Chandrayaan-3: ISRO, in its true tradition, is most likely to take the complete Lander technology up by a few notches to create an advance lender, a more complex unit

What Is Unique About Landing On Lunar Surface?

According to Milind Kulshreshtha, C4 (Command, Control, Communications, and Computers) expert, “During its interstellar course, a spacecraft takes various measurements and streams these down to the ground control for necessary navigation solutions. On the other hand, the ground control radios up a command sequence for various course corrections for the well-timed firing of small on-board attitude correction rockets, thereby, keeping the spacecraft on a pre-defined course. However, during landing on the lunar surface, once the Lander commences its descent, it is more or less in an autonomous navigation phase and is highly dependent on on-board sensors and instrumentation, and locally controls its liquid propulsion rockets.”

“Once decoupled from the Orbiter, a Lander commences its Powered Descent Orbit Insertion stage and while travelling in one direction, finds it difficult to manoeuvre or turn, especially under the influence of lunar gravity. Thus, Lander has to mainly rely on the gravity for any trajectory change though some smaller amount of correction is achievable through the small attitude rockets on-board. The soft landing is achieved when the underside main thruster rocket provides the hovering over the landing spot and eases the lander on to the lunar surface,” he explains.

As per ISRO’s designed feature of Vikram Lander, at an altitude of 30 km, an absolute navigation phase was designed to commence using measurements obtained from Ka-Band -1 altimeter, Laser Altimeter (LASA) and Land Position Detection Camera (LPDC). “The fine braking phase is mainly dependent on LASA inputs and during this Fine braking phase, the Lander Craft is to be in a vertical seating position with the Lander position detection camera scanning the moon surface so as to commence the hovering phase with only two engines firing. LASA, Ka Band-2 altimeter and Lander Horizontal velocity camera (LHVC) are highly active during this hovering. At 400 metre-targeting phase occurs with a parabolic trajectory. Here, LASA, Ka Band-2, LHVC and Lander Hazard Detection and Avoidance Camera (LHDC) feed real-time inputs to the navigation computers on-board to guide the Lander towards a soft-touch down. In the terminal phase, at 10 m altitude, the Central engine fires to achieve a soft touch down,” according to the C4 expert.
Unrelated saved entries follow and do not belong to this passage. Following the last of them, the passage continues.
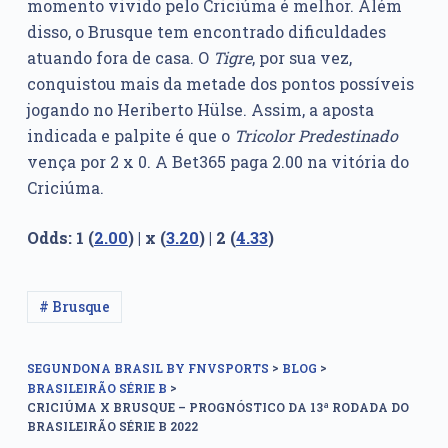
momento vivido pelo Criciúma é melhor. Além
disso, o Brusque tem encontrado dificuldades
atuando fora de casa. O
Tigre
, por sua vez,
conquistou mais da metade dos pontos possíveis
jogando no Heriberto Hülse. Assim, a aposta
indicada e palpite é que o
Tricolor Predestinado
vença por 2 x 0. A Bet365 paga 2.00 na vitória do
Criciúma.
Odds: 1 (
2.00
) | x (
3.20
) | 2 (
4.33
)
# Brusque
>
>
SEGUNDONA BRASIL BY FNVSPORTS
BLOG
>
BRASILEIRÃO SÉRIE B
CRICIÚMA X BRUSQUE – PROGNÓSTICO DA 13ª RODADA DO
BRASILEIRÃO SÉRIE B 2022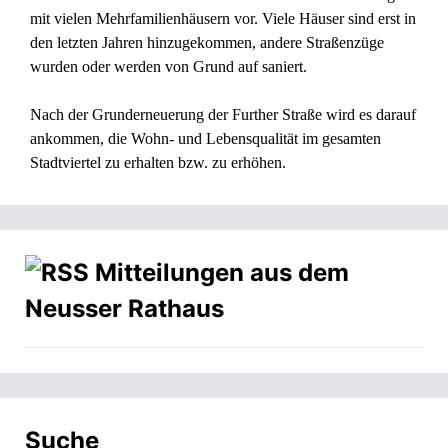
mit vielen Mehrfamilienhäusern vor. Viele Häuser sind erst in
den letzten Jahren hinzugekommen, andere Straßenzüge
wurden oder werden von Grund auf saniert.
Nach der Grunderneuerung der Further Straße wird es darauf
ankommen, die Wohn- und Lebensqualität im gesamten
Stadtviertel zu erhalten bzw. zu erhöhen.
Mitteilungen aus dem
Neusser Rathaus
Suche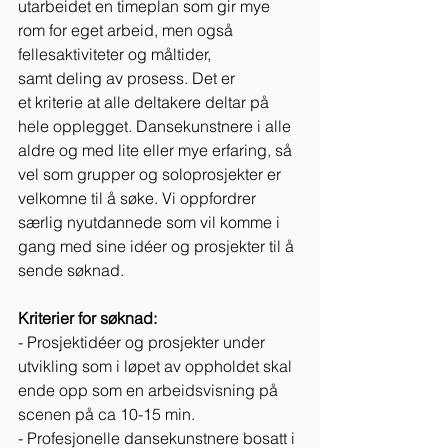
utarbeidet en timeplan som gir mye 
rom for eget arbeid, men også 
fellesaktiviteter og måltider, 
samt deling av prosess. Det er 
et kriterie at alle deltakere deltar på 
hele opplegget. Dansekunstnere i alle 
aldre og med lite eller mye erfaring, så 
vel som grupper og soloprosjekter er 
velkomne til å søke. Vi oppfordrer 
særlig nyutdannede som vil komme i 
gang med sine idéer og prosjekter til å 
sende søknad. 
Kriterier for søknad:
- Prosjektidéer og prosjekter under 
utvikling som i løpet av oppholdet skal 
ende opp som en arbeidsvisning på 
scenen på ca 10-15 min. 
- Profesjonelle dansekunstnere bosatt i 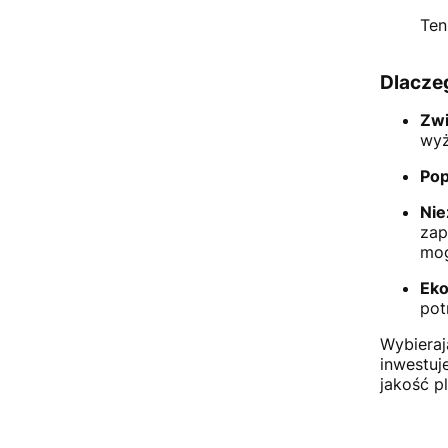
Ten
Dlacze
Zwi
wyż
Pop
Ni
zap
mog
Eko
pot
Wybieraj
inwestuj
jakość p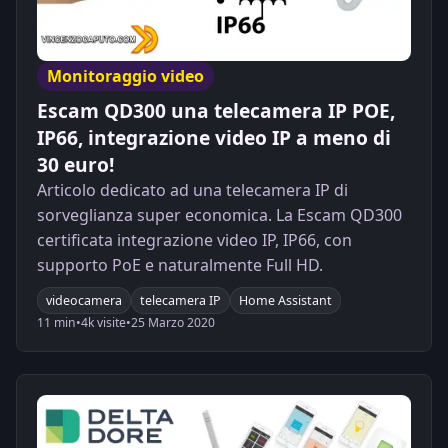
Monitoraggio video
Escam QD300 una telecamera IP POE,
IP66, integrazione video IP a meno di
30 euro!
Articolo dedicato ad una telecamera IP di
sorveglianza super economica. La Escam QD300
certificata integrazione video IP, IP66, con
supporto PoE e naturalmente Full HD.
videocamera
telecamera IP
Home Assistant
11 min
•
4k visite
•
25 Marzo 2020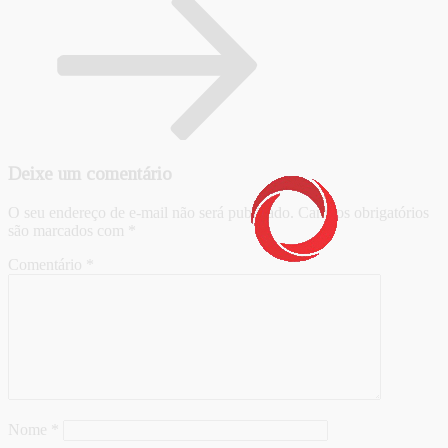
Deixe um comentário
O seu endereço de e-mail não será publicado.
Campos obrigatórios
são marcados com
*
Comentário
*
Nome
*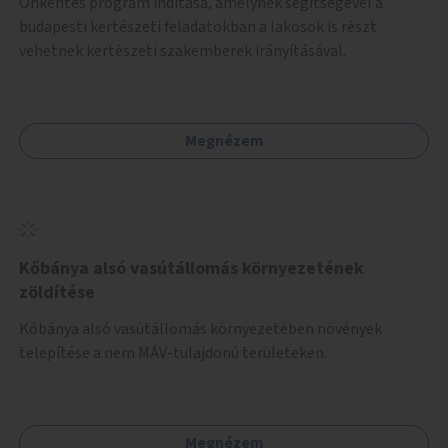
Önkéntes program indítása, amelynek segítségével a
budapesti kertészeti feladatokban a lakosok is részt
vehetnek kertészeti szakemberek irányításával.
Megnézem
Kőbánya alsó vasútállomás környezetének
zöldítése
Kőbánya alsó vasútállomás környezetében növények
telepítése a nem MÁV-tulajdonú területeken.
Megnézem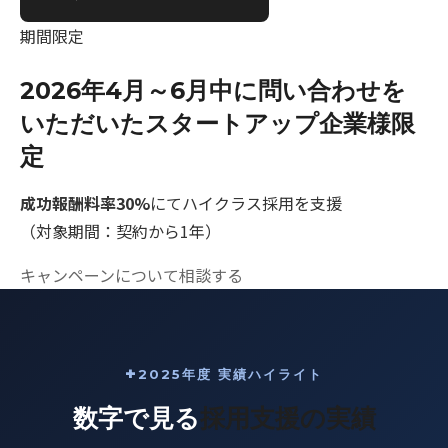
期間限定
2026年4月～6月中に問い合わせを
いただいたスタートアップ企業様限
定
成功報酬料率30%
にてハイクラス採用を支援
（対象期間：契約から1年）
キャンペーンについて相談する
2025年度 実績ハイライト
数字で見る
採用支援の実績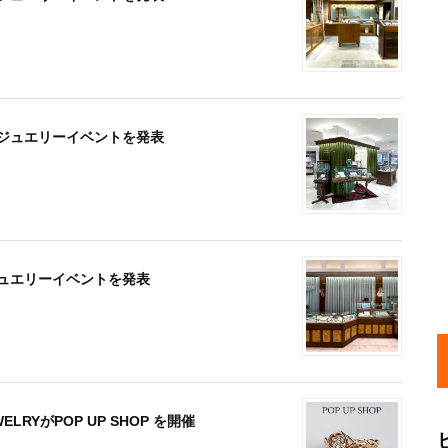
月のジュエリーイベントを発表
のジュエリーイベントを発表
RYがPOP UP SHOP を開催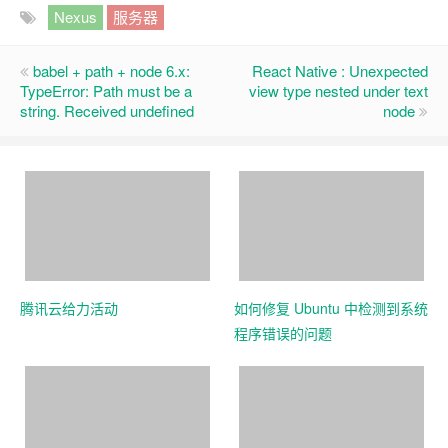
Nexus
服务器
babel + path + node 6.x:
React Native : Unexpected
TypeError: Path must be a
view type nested under text
string. Received undefined
node
腾讯云给力活动
如何修复 Ubuntu 中检测到系统
程序错误的问题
ISRO, in its true tradition, is most likely to take the complete Lander technology up by a few notches to create an advance lender, a more complex unit which is more in sync with its futuristic programmes like Gaganyaan mission of 2022. With Gaganyaan, India aims to be the fourth nation to launch a human space mission from its country and safely return the astronaut back to Earth. Further, ISRO plans to build a Space Station of its own. Keeping these activity timelines in mind, it may very well serve the cause that Vikram-2 of Chandrayaan-3 is a Lunar Lander with a decent stage and also, an ascent stage to launch itself back to Earth using the Lander Module (leaving the descent stage on Moon surface). “It may be exciting to imagine that this ascent stage returns back to Earth (with moon sample), while also assist in testing the crucial technology of space manoeuvring, undocking/docking in space and enhances the expertise on re-entry into Earth’s atmosphere,” says Kulshreshtha.

More About Re-Entry Missions

The space agency has indicated the launch of two space missions with humanoids on board (to simulate the human functions), including testing of the improved and human-friendly Geosynchronous Satellite Launch Vehicle Mk III (GSLV Mk-III). The first humanoid mission launch is planned in 2020 itself. However, ISRO has only tested two re-entry missions out of 108 spacecraft missions were undertaken by it. The latest re-entry mission was CARE (Crew module Atmospheric Re-entry Experiment) in 2014 and previous was Space Capsule Recovery Experiment (SRE–1) in 2007.

In January’ 2007, ISRO launched Space Capsule Recovery Experiment (SRE–1) mission, which comprised of a 550 kg capsule to showcase the ability to conduct micro-gravity experiments on an orbiting platform. Along with the experiments, essential data and expertise were gained during the re-entry phase in navigation, guidance and control and hypersonic thermodynamic measurements. Also, the development of reusable thermal protection system (TPS), recovery through deceleration and technology for reusable vehicles was an a critical experience for ISRO.

In December’2014, the second re-entry mission was conducted successfully using the 3775 Kg Crew Module (CM) as payload in GSLV MK-III-X rocket under Crew module Atmospheric Re-entry Experiment (CARE) Mission. GSLV MK-III rocketed the CM up to designed 126 km height, following which the CARE separated from the Rocket’s upper stage and re-entered the atmosphere to land safely (with the help of parachutes) in the Andaman sea. The CARE mission lasted for about 24 minutes in all and was mainly focused on testing re-entry technologies like blunt-body re-entry thermodynamics and parachute deployment in a cluster configuration.